🤖 AI Summary
To address the challenge of detecting atomicity violations caused by asynchronous interrupts in interrupt-driven critical systems, this paper proposes a novel framework integrating static analysis with a multi-agent large language model (LLM) architecture. A domain-expert agent identifies potential violation patterns, while a judge agent performs formal verification by combining program slicing and operational dependency modeling, augmented with domain-specific knowledge to enhance precision. The approach balances scalability over large state spaces with semantic fidelity to domain constraints. Evaluated on RaceBench 2.1, SV-COMP, and RWIP benchmarks, it achieves 92.3% precision and 86.6% recall, with F1-scores improving by 27.4–118.2% over state-of-the-art methods. This work represents the first deep integration of LLM agents and static analysis for atomicity verification in interrupt-driven systems.
📝 Abstract
Atomicity violations in interrupt-driven programs pose a significant threat to software safety in critical systems. These violations occur when the execution sequence of operations on shared resources is disrupted by asynchronous interrupts.

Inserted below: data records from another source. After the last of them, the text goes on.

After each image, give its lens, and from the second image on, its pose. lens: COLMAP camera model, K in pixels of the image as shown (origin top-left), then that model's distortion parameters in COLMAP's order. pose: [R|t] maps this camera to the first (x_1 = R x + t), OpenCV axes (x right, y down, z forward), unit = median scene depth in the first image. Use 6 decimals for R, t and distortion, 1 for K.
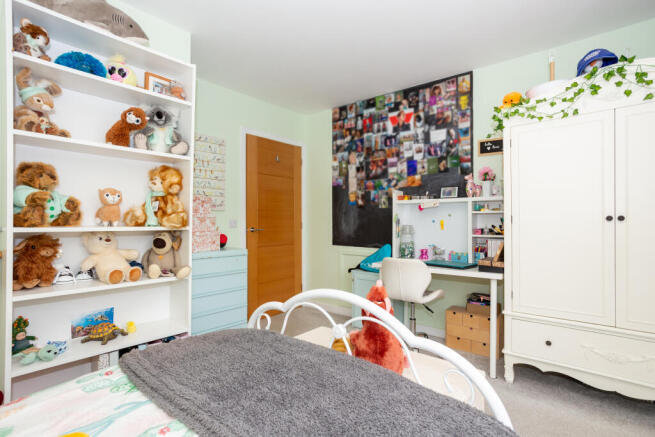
lens RADIAL K [[323.6, 0, 324.9], [0, 323.6, 220.1], [0, 0, 1]] dist [-0.038848, 0.028043]
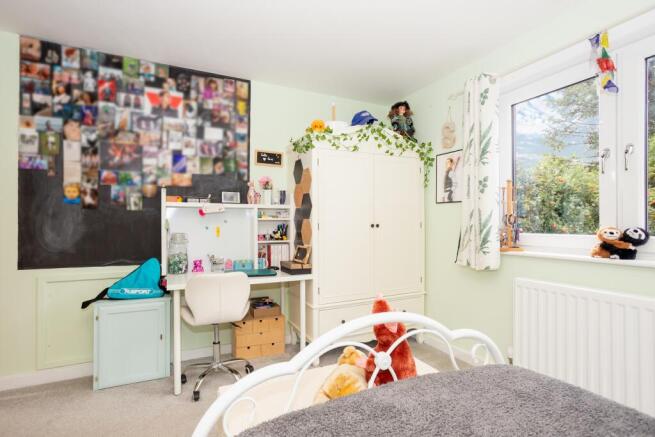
lens RADIAL K [[323.6, 0, 324.9], [0, 323.6, 220.1], [0, 0, 1]] dist [-0.038848, 0.028043]
pose [[0.425390, 0.012003, 0.904931, -0.318642], [-0.001753, 0.999921, -0.012439, -0.007061], [-0.905009, 0.003705, 0.425377, 0.308958]]
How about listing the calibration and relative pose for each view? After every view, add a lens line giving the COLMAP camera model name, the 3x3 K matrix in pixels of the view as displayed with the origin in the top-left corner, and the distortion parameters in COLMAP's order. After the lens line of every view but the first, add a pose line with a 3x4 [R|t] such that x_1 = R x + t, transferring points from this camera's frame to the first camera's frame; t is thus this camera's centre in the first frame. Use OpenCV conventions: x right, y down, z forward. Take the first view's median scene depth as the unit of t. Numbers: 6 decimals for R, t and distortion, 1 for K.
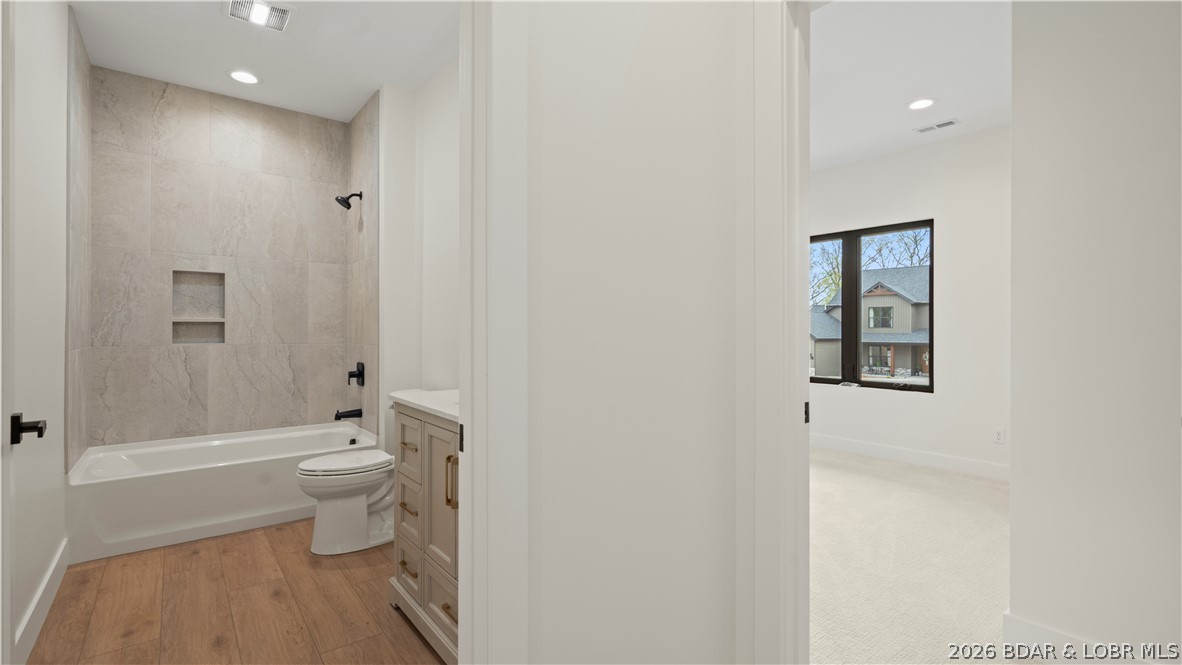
lens RADIAL K [[530.6, 0, 581.4], [0, 530.6, 328.7], [0, 0, 1]] dist [-0.004510, 0.001590]
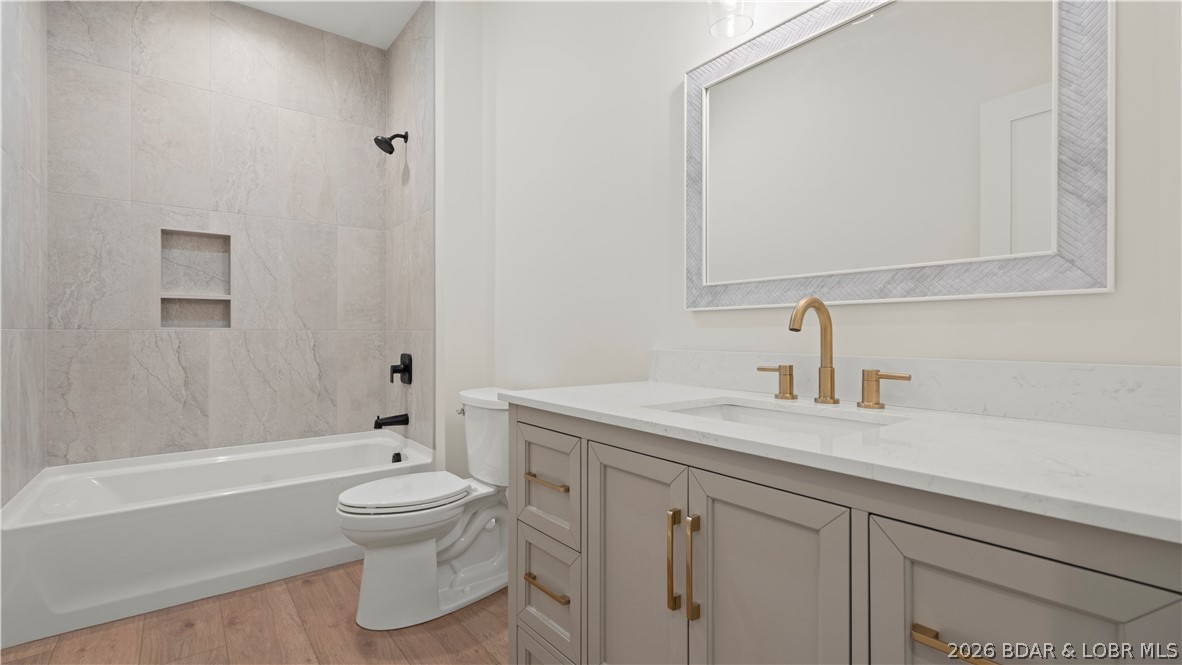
lens RADIAL K [[530.6, 0, 582.3], [0, 530.6, 333.5], [0, 0, 1]] dist [-0.004510, 0.001590]
pose [[0.999970, -0.001955, -0.007506, -0.177182], [0.001976, 0.999994, 0.002860, 0.037331], [0.007500, -0.002875, 0.999968, 0.264523]]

Detecting atomicity violations is challenging due to the vast program state space, application-level code dependencies, and complex domain-specific knowledge. We propose Clover, a hybrid framework that integrates static analysis with large language model (LLM) agents to detect atomicity violations in real-world programs. Clover first performs static analysis to extract critical code snippets and operation information. It then initiates a multi-agent process, where the expert agent leverages domain-specific knowledge to detect atomicity violations, which are subsequently validated by the judge agent. Evaluations on RaceBench 2.1, SV-COMP, and RWIP demonstrate that Clover achieves a precision/recall of 92.3%/86.6%, outperforming existing approaches by 27.4-118.2% on F1-score.